Brenda, 31 jaar, tekstschrijver en semi-profi dj schrijft als columniste voor Love2party. Zij geeft haar ongezouten mening over happenings in de dansscene. Brenda hoeft geen gelijk te hebben: zij daagt jullie uit om ook je mening te geven en over dingen na te denken. En garde!
Tekst: Brenda Haveman
Muurbloempjes en podiumbeesten dansen. Op housemuziek. In een club of op een feest. Het ene voetje voor het andere, of een wervelende dansshow a la Scapino. En dat op een 4-kwartsmaat beat met harde baslijn. Heel sexy of juist heel stoer, of uitermate uit de maat, maar altijd in het bijzijn van andere mensen. Vreemd, als je erbij nadenkt…je helemaal laten gaan met je lichaam, omgeven door een grote groep mensen die allemaal naar je kunnen kijken. Eigenlijk is het met dansen net als met seks: zodra je erbij na gaat denken, dan wordt het raar, mechanisch. En als je er niet bij nadenkt, kom je in een soort natuurlijke trance terecht, in je eigen wereldje.
Ik ben best wel een podiumbeest, een spring in ’t veld, en denk helemaaaaal niet na bij het dansen. Het gaat als vanzelf. Ik ben nooit een muurbloempje geweest. Toch zijn er echt veel mensen die niet durven of kunnen dansen. Ik kijk graag naar mensen die goed kunnen dansen, naar gogo-dansers of ballerina’s, maar nog liever kijk ik naar mensen die totaal niet kunnen dansen. Dat is grappig om te zien. Ik vind het knap en dapper, mensen die heel houterig en uit de maat bewegen, maar desalniettemin toch midden op de dansvloer staan en bewegen alsof hun leven ervan afhangt. lukt het niet om uit de maat te dansen, door mijn muzikaliteit heb ik een aangeboren ritmegevoel wat er niet uitgaat. Ik heb het wel eens geprobeerd met een vriendin samen, om expres de hele avond uit de maat te dansen. Dat was hilarisch, het zag er niet uit en we hadden de grootste lol. Het lukte ons ook niet om het uit-de-maat-dansen de hele nacht vol te houden. We dansten onherroepelijk weer in de maat.

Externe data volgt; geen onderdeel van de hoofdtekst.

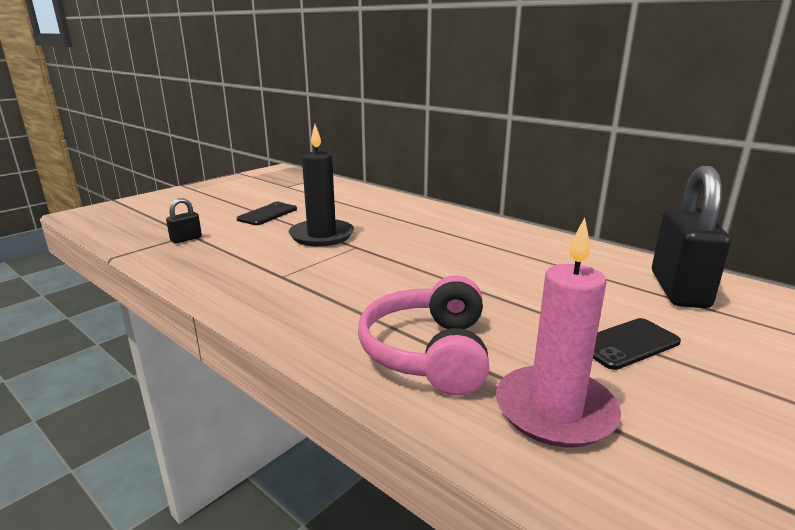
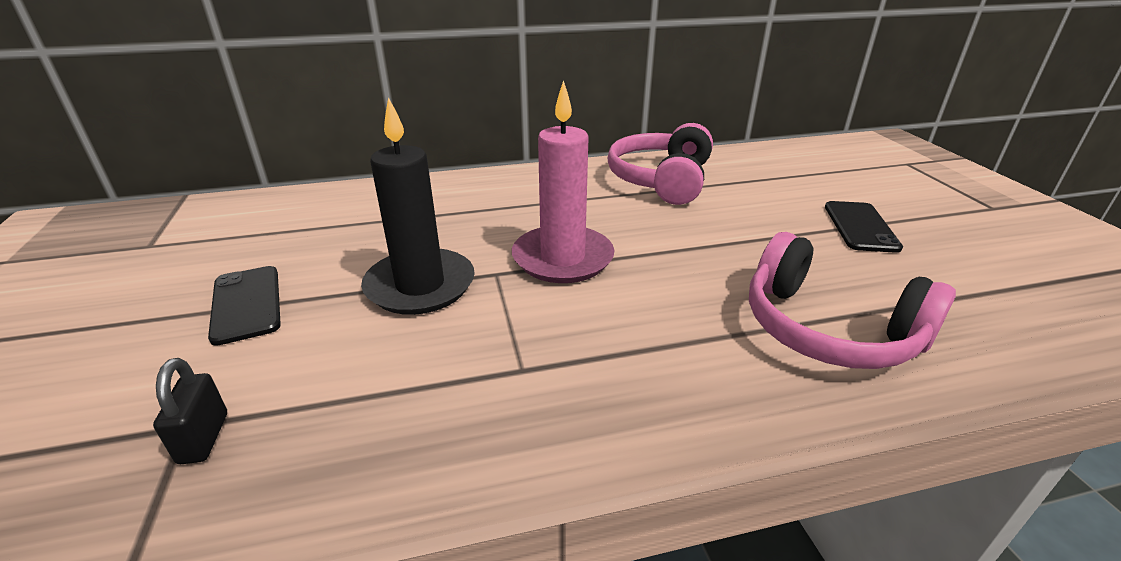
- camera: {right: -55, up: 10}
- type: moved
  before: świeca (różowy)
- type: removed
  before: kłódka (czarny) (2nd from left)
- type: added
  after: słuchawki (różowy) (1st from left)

En ik mis de dansers en danseressen op het podium, zoals in de oude vertrouwde wijlen discotheek It en club RoXY. Dat gaf de sfeer toch iets extra’s, iets broeierigs. Zo kan ik mij nog herinneren dat Brian S. danser was in de iT. Hij danste in een hotpants en een strak shirtje bovenop een groot podiumblok, omgeven door rook. De iT-dansers werden ook professioneel getraind om in clubs te dansen. Het waren ervaren balletdansers en ik had er altijd enorme bewondering voor. Het zag er supermooi en strak uit. Een keer mocht ik zelfs met hen meedansen op het podium. Toen was de zanger van de band Timeless nog de frontdanser. Dat waren nog eens tijden.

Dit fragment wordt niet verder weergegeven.